Job ::
What lines in the records below mention "tapi"? List them all.

Data records ::
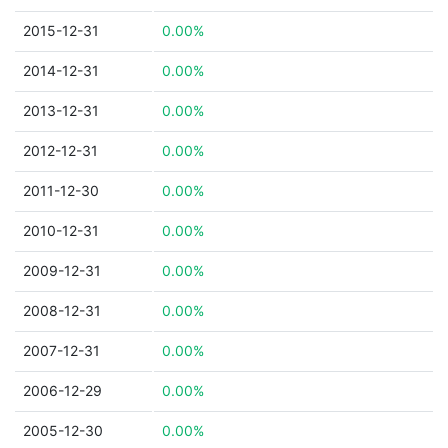
2015-12-31
0.00%
2014-12-31
0.00%
2013-12-31
0.00%
2012-12-31
0.00%
2011-12-30
0.00%
2010-12-31
0.00%
2009-12-31
0.00%
2008-12-31
0.00%
2007-12-31
0.00%
2006-12-29
0.00%
2005-12-30
0.00%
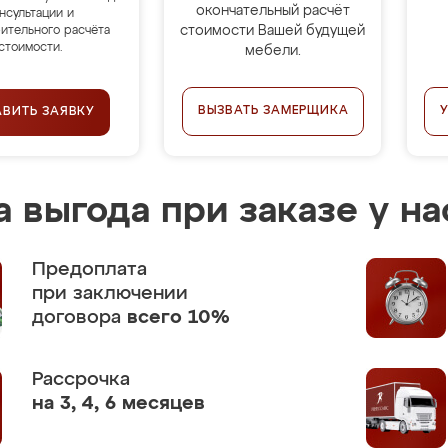
окончательный расчёт
нсультации и
стоимости Вашей будущей
ительного расчёта
стоимости.
мебели.
ВЫЗВАТЬ ЗАМЕРЩИКА
АВИТЬ ЗАЯВКУ
 выгода при заказе у на
Предоплата
при заключении
договора
всего 10%
Рассрочка
на 3, 4, 6 месяцев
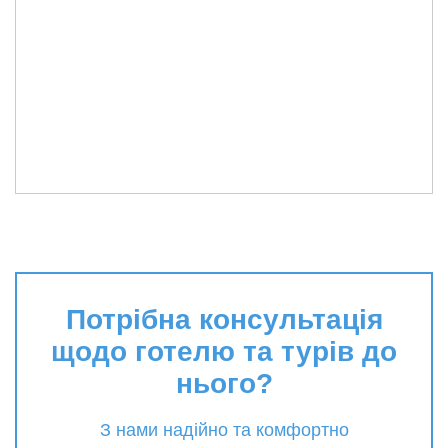
Потрібна консультація
щодо готелю та турів до
нього?
З нами надійно та комфортно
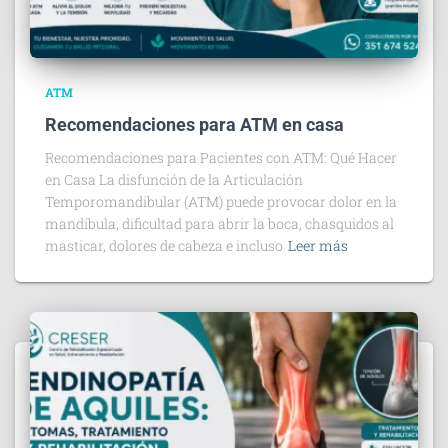
ATM
Recomendaciones para ATM en casa
Recomendaciones para Pacientes con ATM: Qué Hacer
en Casa La disfunción de la Articulación
Temporomandibular (ATM) puede provocar dolor en la
mandíbula, dificultad para abrir la boca, chasquidos al
masticar, dolores de cabeza e incluso
Leer más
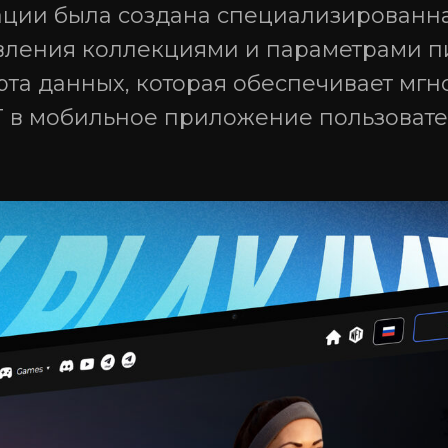
ации была создана специализированн
авления коллекциями и параметрами п
рта данных, которая обеспечивает мг
 в мобильное приложение пользовате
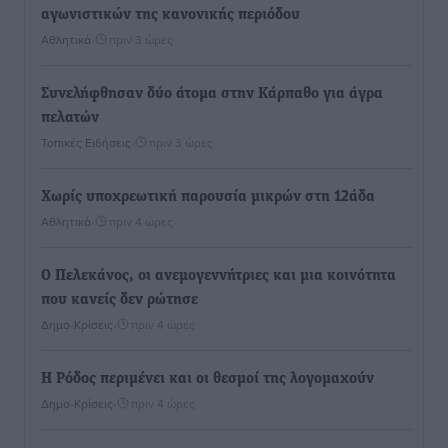
αγωνιστικών της κανονικής περιόδου
Αθλητικά
•
πριν 3 ώρες
Συνελήφθησαν δύο άτομα στην Κάρπαθο για άγρα
πελατών
Τοπικές Ειδήσεις
•
πριν 3 ώρες
Χωρίς υποχρεωτική παρουσία μικρών στη 12άδα
Αθλητικά
•
πριν 4 ώρες
Ο Πελεκάνος, οι ανεμογεννήτριες και μια κοινότητα
που κανείς δεν ρώτησε
Δημο-Κρίσεις
•
πριν 4 ώρες
Η Ρόδος περιμένει και οι θεσμοί της λογομαχούν
Δημο-Κρίσεις
•
πριν 4 ώρες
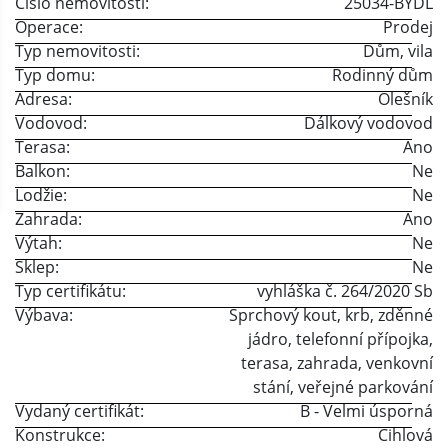
Číslo nemovitosti:
25034-BYDL
Operace:
Prodej
Typ nemovitosti:
Dům, vila
Typ domu:
Rodinný dům
Adresa:
Olešník
Vodovod:
Dálkový vodovod
Terasa:
Ano
Balkon:
Ne
Lodžie:
Ne
Zahrada:
Ano
Výtah:
Ne
Sklep:
Ne
Typ certifikátu:
vyhláška č. 264/2020 Sb
Výbava:
Sprchový kout
,
krb
,
zděnné
jádro
,
telefonní přípojka
,
terasa
,
zahrada
,
venkovní
stání
,
veřejné parkování
Vydaný certifikát:
B - Velmi úsporná
Konstrukce:
Cihlová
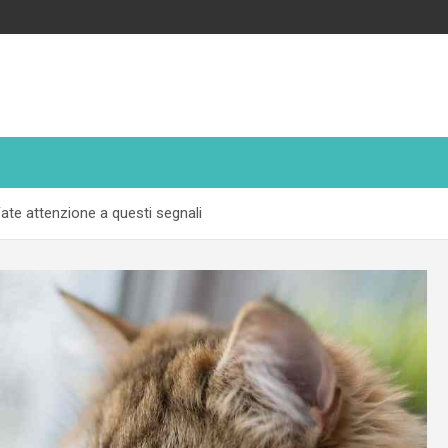
Fate attenzione a questi segnali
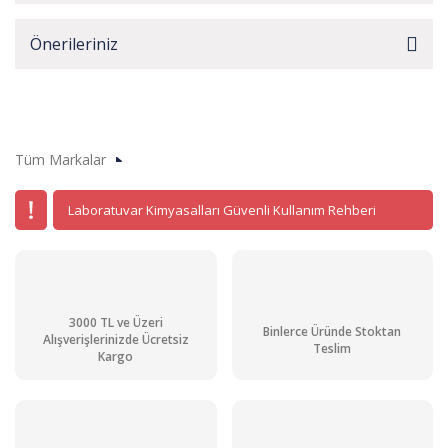
Önerileriniz
Tüm Markalar
Laboratuvar Kimyasalları Güvenli Kullanım Rehberi
3000 TL ve Üzeri
Binlerce Üründe Stoktan
Alışverişlerinizde Ücretsiz
Teslim
Kargo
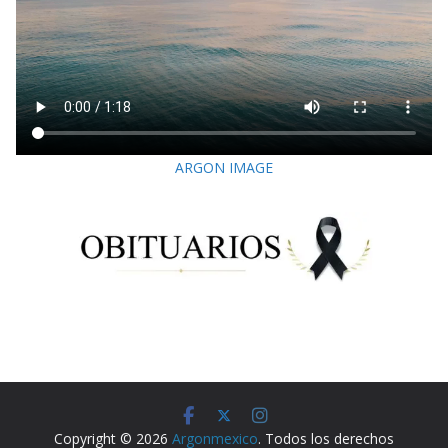
ARGON IMAGE
Copyright © 2026
Argonmexico
. Todos los derechos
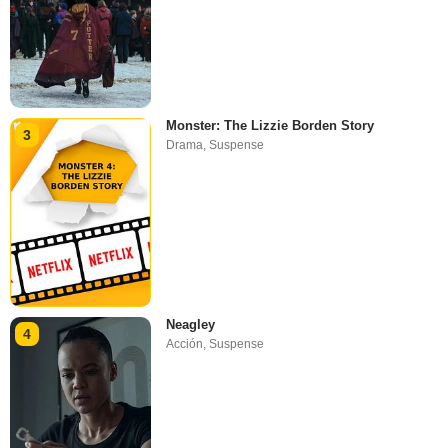
Monster: The Lizzie Borden Story
3
Drama
,
Suspense
Neagley
4
Acción
,
Suspense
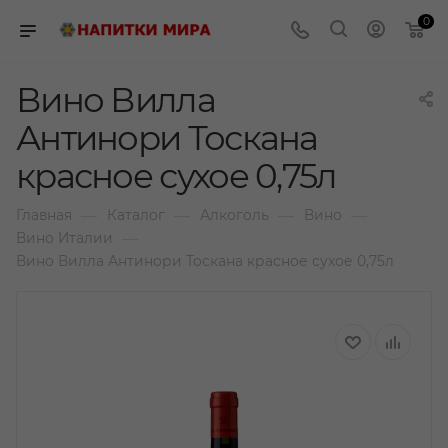
0
Вино Вилла
Антинори Тоскана
красное сухое 0,75л
—
—
—
—
Главная
Каталог
Алкоголь
Вино
—
Вино Италии
Вино Вилла Антинори Тоскана красное сухое 0,75л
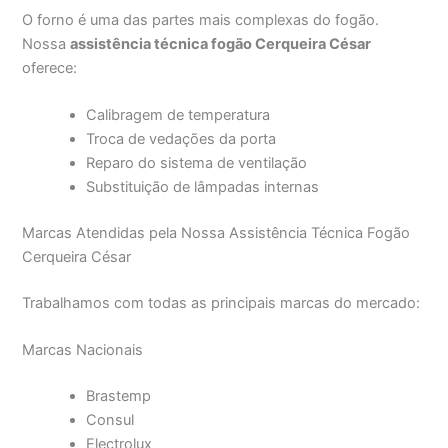
O forno é uma das partes mais complexas do fogão.
Nossa
assistência técnica fogão Cerqueira César
oferece:
Calibragem de temperatura
Troca de vedações da porta
Reparo do sistema de ventilação
Substituição de lâmpadas internas
Marcas Atendidas pela Nossa Assistência Técnica Fogão
Cerqueira César
Trabalhamos com todas as principais marcas do mercado:
Marcas Nacionais
Brastemp
Consul
Electrolux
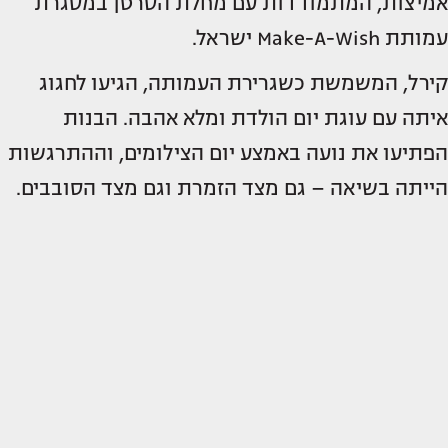
אמיצות, המתמודדות עם מחלת הסרטן במסגרת
עמותת Make-A-Wish ישראל.
קירל, המשמשת כשגרירת העמותה, הגיעו לחגוג
איתה עם עוגת יום הולדת ומלא אהבה. הבנות
הפתיעו את נועה באמצע יום הצילומים, וההתרגשות
הייתה בשיאה – גם מצד הזמרת וגם מצד הסובבים.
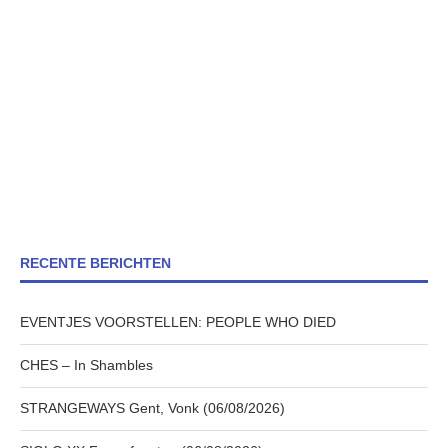
RECENTE BERICHTEN
EVENTJES VOORSTELLEN: PEOPLE WHO DIED
CHES – In Shambles
STRANGEWAYS Gent, Vonk (06/08/2026)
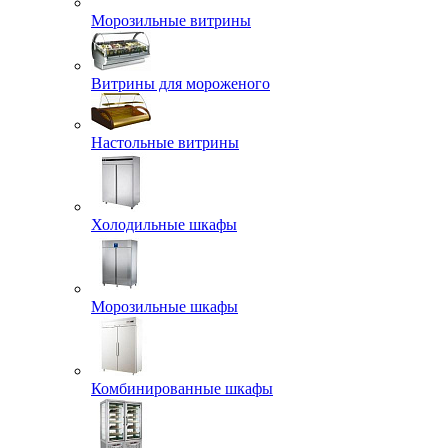
Морозильные витрины
Витрины для мороженого
Настольные витрины
Холодильные шкафы
Морозильные шкафы
Комбинированные шкафы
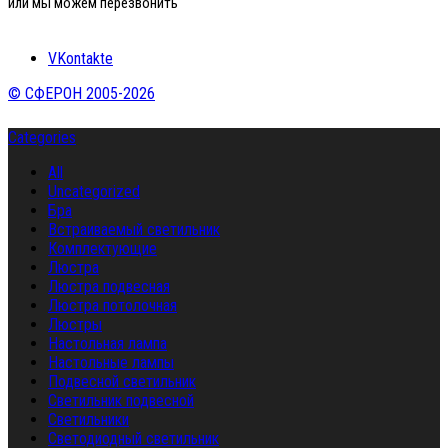
или мы можем перезвонить
VKontakte
© СФЕРОН 2005-2026
Categories
All
Uncategorized
Бра
Встраиваемый светильник
Комплектующие
Люстра
Люстра подвесная
Люстра потолочная
Люстры
Настольная лампа
Настольные лампы
Подвесной светильник
Светильник подвесной
Светильники
Светодиодный светильник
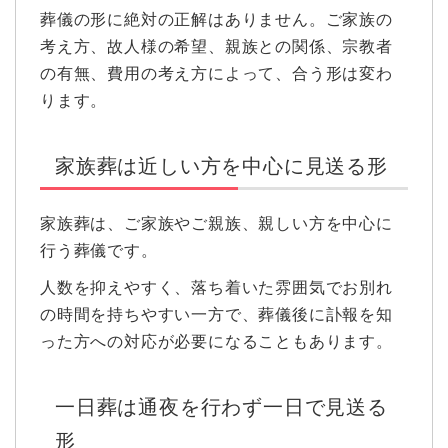
葬儀の形に絶対の正解はありません。ご家族の
考え方、故人様の希望、親族との関係、宗教者
の有無、費用の考え方によって、合う形は変わ
ります。
家族葬は近しい方を中心に見送る形
家族葬は、ご家族やご親族、親しい方を中心に
行う葬儀です。
人数を抑えやすく、落ち着いた雰囲気でお別れ
の時間を持ちやすい一方で、葬儀後に訃報を知
った方への対応が必要になることもあります。
一日葬は通夜を行わず一日で見送る
形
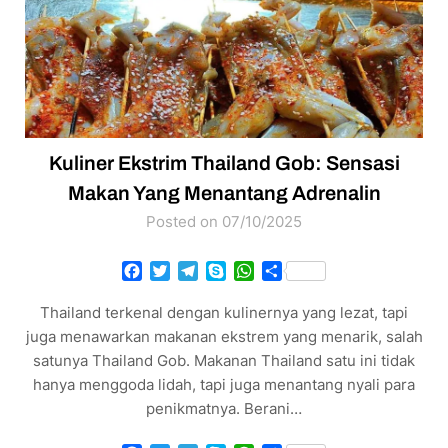
Kuliner Ekstrim Thailand Gob: Sensasi
Makan Yang Menantang Adrenalin
Posted on 07/10/2025
Facebook
Twitter
Telegram
Skype
WhatsApp
Share
Thailand terkenal dengan kulinernya yang lezat, tapi
juga menawarkan makanan ekstrem yang menarik, salah
satunya Thailand Gob. Makanan Thailand satu ini tidak
hanya menggoda lidah, tapi juga menantang nyali para
penikmatnya. Berani…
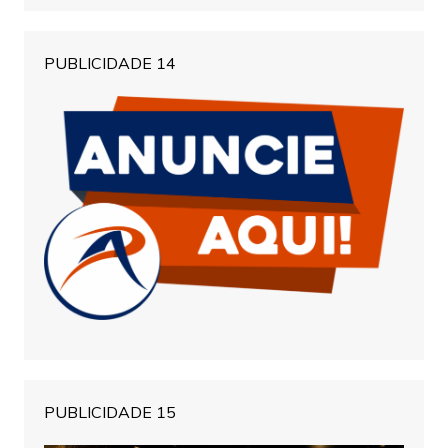
PUBLICIDADE 14
PUBLICIDADE 15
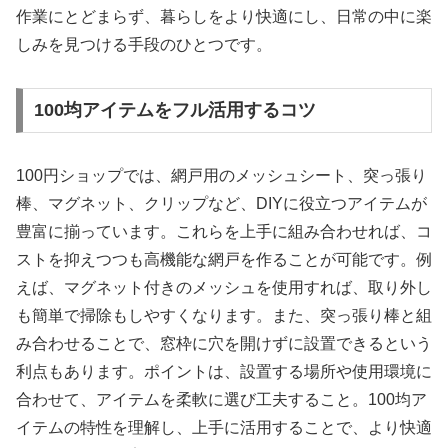
作業にとどまらず、暮らしをより快適にし、日常の中に楽
しみを見つける手段のひとつです。
100均アイテムをフル活用するコツ
100円ショップでは、網戸用のメッシュシート、突っ張り
棒、マグネット、クリップなど、DIYに役立つアイテムが
豊富に揃っています。これらを上手に組み合わせれば、コ
ストを抑えつつも高機能な網戸を作ることが可能です。例
えば、マグネット付きのメッシュを使用すれば、取り外し
も簡単で掃除もしやすくなります。また、突っ張り棒と組
み合わせることで、窓枠に穴を開けずに設置できるという
利点もあります。ポイントは、設置する場所や使用環境に
合わせて、アイテムを柔軟に選び工夫すること。100均ア
イテムの特性を理解し、上手に活用することで、より快適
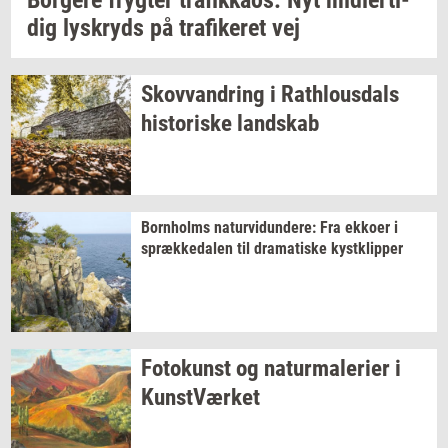
Bor­ge­re
fryg­ter
tra­fik­ka­os:
Nyt
mid­ler­ti­
dig
lys­kryds
på
tra­fi­ke­ret
vej
Sko­vvan­dring
i
Rat­hlous­dals
hi­sto­ri­ske
land­skab
Born­holms
na­tur­vi­dun­de­re:
Fra
ek­ko­er
i
spræk­ke­da­len
til
dra­ma­ti­ske
kyst­klip­per
Fo­to­kunst
og
na­tur­ma­le­ri­er
i
Kunst­Vær­ket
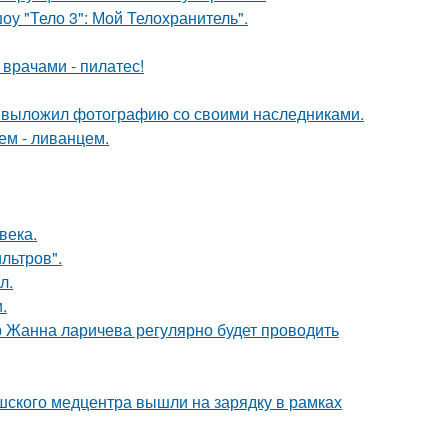
оу "Тело 3": Мой Телохранитель".
врачами - пилатес!
в выложил фотографию со своими наследниками.
ем - ливанцем.
века.
льтров".
л.
.
 Жанна ларичева регулярно будет проводить
шского медцентра вышли на зарядку в рамках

Task solution ::
Thailand terkenal dengan kulinernya yang lezat, tapi
hanya menggoda lidah, tapi juga menantang nyali para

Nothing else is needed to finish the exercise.